◆ WORK INSTRUCTIONS
A) In the blog post about mentor teaching, list the things the writer does for the new teachers they visit.
B) Quote the blog post about mentor teaching word for word, between "At the school" and "left for dead.", inclusive.

◆ PROVIDED PASSAGE
----------
Tuesday, October 4, 2011

Just Call Me Fraülein Maria

I am a mentor teacher for our district. It's a very glamorous and well-respected position, let me tell you. I help write and revise our curriculum, I facilitate and present at professional development meetings, and most importantly, I visit new teachers to our program. I review their lesson plans, watch them teach, offer advice, answer questions, and provide sample activities which I also demonstrate with their students.

Visiting new teachers means visiting their schools, and in the five or so years I've been doing this job, I've toured many different neighborhoods within the city limits. I've seen lovely places, but I've also seen gang tags, working girls on the curb at 8:30 a.m., a man using a hand truck to roll a folding table down the MIDDLE OF THE STREET, grown men standing on the lawn staring at a plastic grocery sack, various and sundry cement lawn statuary, and what I thought was a crack house because people kept parking and going in and out. It turned out to be the house where the lady sells nachos and pickles. I know because when I went into the office at this particular school, one of the secretaries had been across the street to get some nachos.

At the school I've been going to this semester, I get to visit with a Kindergarten class and a fourth grade. We've been having a good time and I look forward to seeing them. (My protégé is doing a really good job, too -- gotta give credit where it's due.) This school is adjacent to a public park but has a chain link fence surrounding it. On my past visits, while driving to the back of the school to park in the faculty lot, I've noticed that the park looks clean and deserted.

I have confidence in not being attacked and left for dead.
----------
◆ SUPPLIED MATERIAL
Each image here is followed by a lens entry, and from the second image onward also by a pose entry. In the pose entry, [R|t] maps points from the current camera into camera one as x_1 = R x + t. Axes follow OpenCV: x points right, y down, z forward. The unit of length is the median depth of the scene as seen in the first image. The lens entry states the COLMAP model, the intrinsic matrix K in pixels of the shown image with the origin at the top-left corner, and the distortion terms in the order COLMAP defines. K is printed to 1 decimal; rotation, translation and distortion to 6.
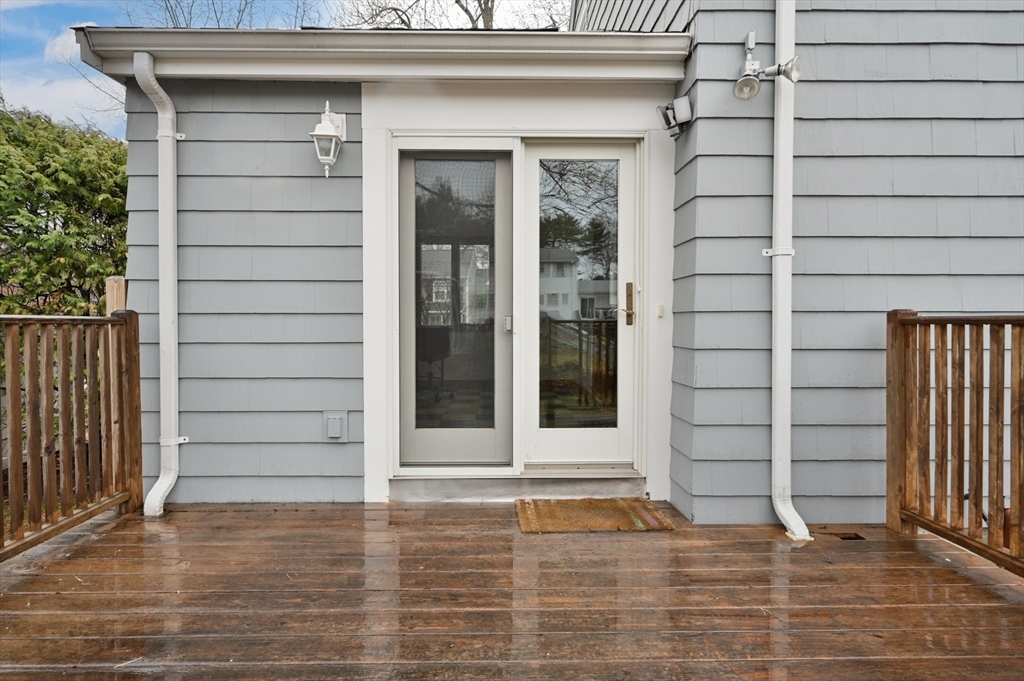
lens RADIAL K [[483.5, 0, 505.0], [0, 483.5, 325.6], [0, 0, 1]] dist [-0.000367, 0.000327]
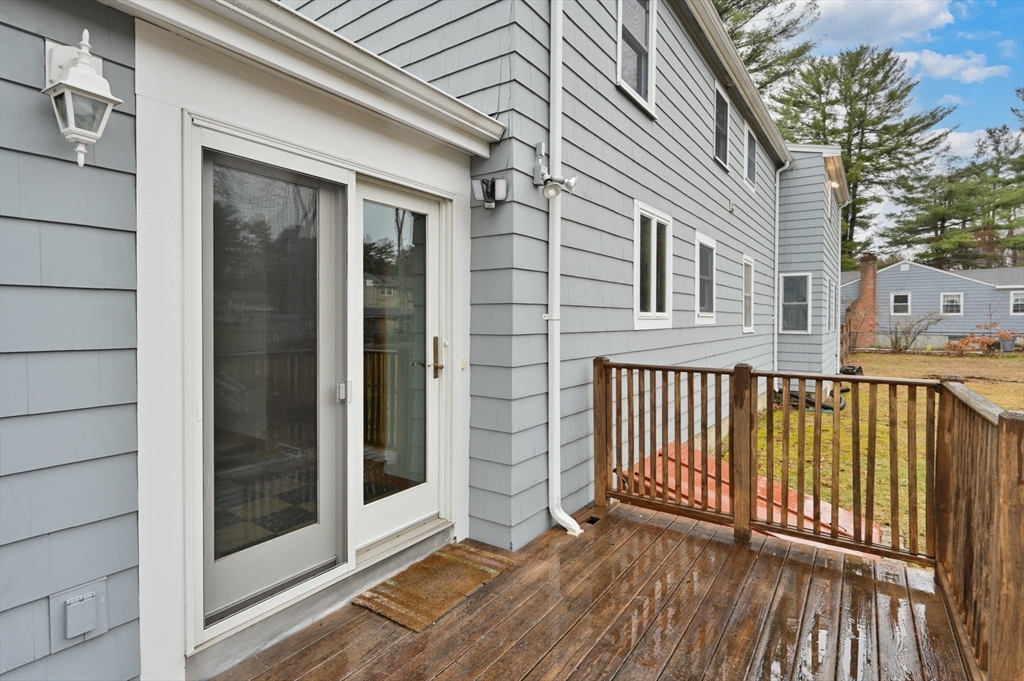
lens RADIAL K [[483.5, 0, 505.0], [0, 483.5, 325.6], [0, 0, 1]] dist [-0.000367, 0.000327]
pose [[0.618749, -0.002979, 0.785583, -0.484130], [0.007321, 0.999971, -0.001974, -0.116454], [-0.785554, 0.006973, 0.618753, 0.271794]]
----------
◆ ACTIVITY ANSWERS
A)
- Reviews their lesson plans
- Watches them teach
- Offers advice
- Answers questions
- Provides sample activities and demonstrates them with their students

B)
At the school I've been going to this semester, I get to visit with a Kindergarten class and a fourth grade. We've been having a good time and I look forward to seeing them. (My protégé is doing a really good job, too -- gotta give credit where it's due.) This school is adjacent to a public park but has a chain link fence surrounding it. On my past visits, while driving to the back of the school to park in the faculty lot, I've noticed that the park looks clean and deserted.

I have confidence in not being attacked and left for dead.